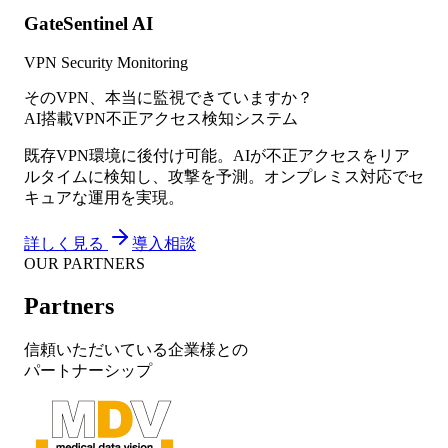
GateSentinel AI
VPN Security Monitoring
そのVPN、本当に監視できていますか？
AI搭載VPN不正アクセス検知システム
既存VPN環境に後付け可能。AIが不正アクセスをリア
ルタイムに検知し、攻撃を予測。オンプレミス対応でセ
キュアな運用を実現。
詳しく見る
導入相談
OUR PARTNERS
Partners
信頼いただいている企業様との
パートナーシップ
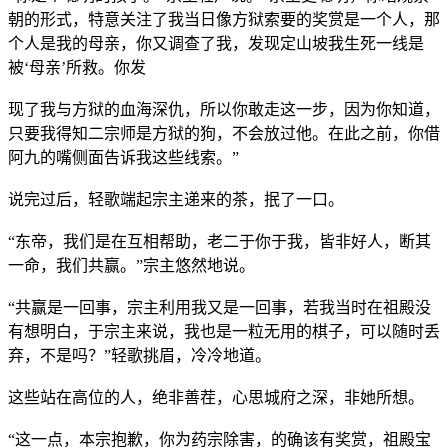
朝的形式，特意关注了我当日像方狱索要的奖赏是一个人，那
个人是我的母亲，你又调查了我，发现定山坡我生死一线是
被‘母亲’所救。你发
现了我与方狱的血海深仇，所以你敢走这一步，因为你知道，
只要我得知二宗师是方狱的狗，不会放过他。在此之前，你借
阿九的嘴侧面告诉我这些线索。”
说完过后，轻歌端起宗主递来的茶，抿了一口。
“东帝，我们是在互相帮助，老二于你于我，皆非好人，断其
一命，我们共赢。”宗主悠然地说。
“共赢是一回事，宗主利用我又是一回事，若我当时在祖殿没
有想明白，于宗主来说，我也是一粒无用的棋子，可以随时丢
弃，不是吗？”轻歌挑眉，冷冷地道。
这些站在高位的人，绝非善茬，心思城府之深，非她所想。
“这一点，本宗抱歉，你为药宗除害，的确该有奖赏，祖殿宝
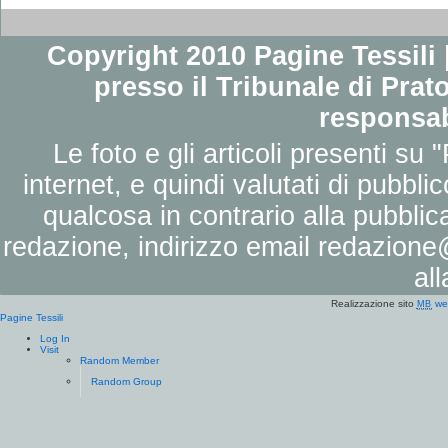
Copyright 2010 Pagine Tessili |
presso il Tribunale di Prato
responsab
Le foto e gli articoli presenti su 
internet, e quindi valutati di pubbli
qualcosa in contrario alla pubbli
redazione, indirizzo email
redazione@
al
Realizzazione sito
we
MB
Pagine Tessili
Log In
Visit
Random Member
Random Group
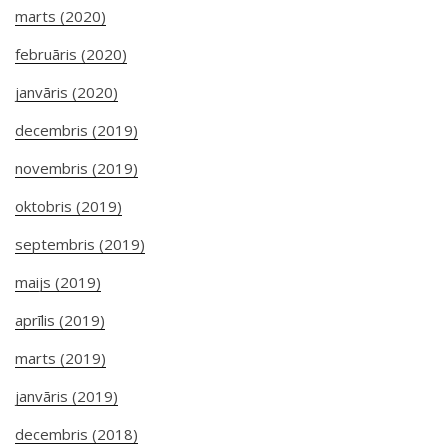
marts (2020)
februāris (2020)
janvāris (2020)
decembris (2019)
novembris (2019)
oktobris (2019)
septembris (2019)
maijs (2019)
aprīlis (2019)
marts (2019)
janvāris (2019)
decembris (2018)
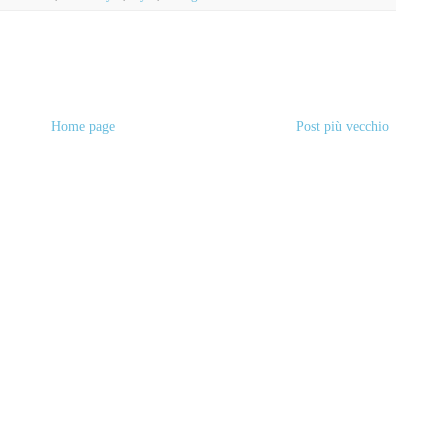
Home page
Post più vecchio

____________________

Work required:
Could you swap every "Random" in the listing above for "Featured" and write out all of the listing's lines again, changing nothing else and leaving the pictures out?

Result:
GateSentinel AI
VPN Security Monitoring
そのVPN、本当に監視できていますか？
AI搭載VPN不正アクセス検知システム
既存VPN環境に後付け可能。AIが不正アクセスをリア
ルタイムに検知し、攻撃を予測。オンプレミス対応でセ
キュアな運用を実現。
詳しく見る
導入相談
OUR PARTNERS
Partners
信頼いただいている企業様との
パートナーシップ
朝的形式，特意关注了我当日像方狱索要的奖赏是一个人，那
个人是我的母亲，你又调查了我，发现定山坡我生死一线是
被‘母亲’所救。你发
现了我与方狱的血海深仇，所以你敢走这一步，因为你知道，
只要我得知二宗师是方狱的狗，不会放过他。在此之前，你借
阿九的嘴侧面告诉我这些线索。”
说完过后，轻歌端起宗主递来的茶，抿了一口。
“东帝，我们是在互相帮助，老二于你于我，皆非好人，断其
一命，我们共赢。”宗主悠然地说。
“共赢是一回事，宗主利用我又是一回事，若我当时在祖殿没
有想明白，于宗主来说，我也是一粒无用的棋子，可以随时丢
弃，不是吗？”轻歌挑眉，冷冷地道。
这些站在高位的人，绝非善茬，心思城府之深，非她所想。
“这一点，本宗抱歉，你为药宗除害，的确该有奖赏，祖殿宝
Copyright 2010 Pagine Tessili |
presso il Tribunale di Prato
responsab
Le foto e gli articoli presenti su 
internet, e quindi valutati di pubbli
qualcosa in contrario alla pubbli
redazione, indirizzo email
redazione@
al
Realizzazione sito
we
MB
Pagine Tessili
Log In
Visit
Featured Member
Featured Group
marts (2020)
februāris (2020)
janvāris (2020)
decembris (2019)
novembris (2019)
oktobris (2019)
septembris (2019)
maijs (2019)
aprīlis (2019)
marts (2019)
janvāris (2019)
decembris (2018)
Home page
Post più vecchio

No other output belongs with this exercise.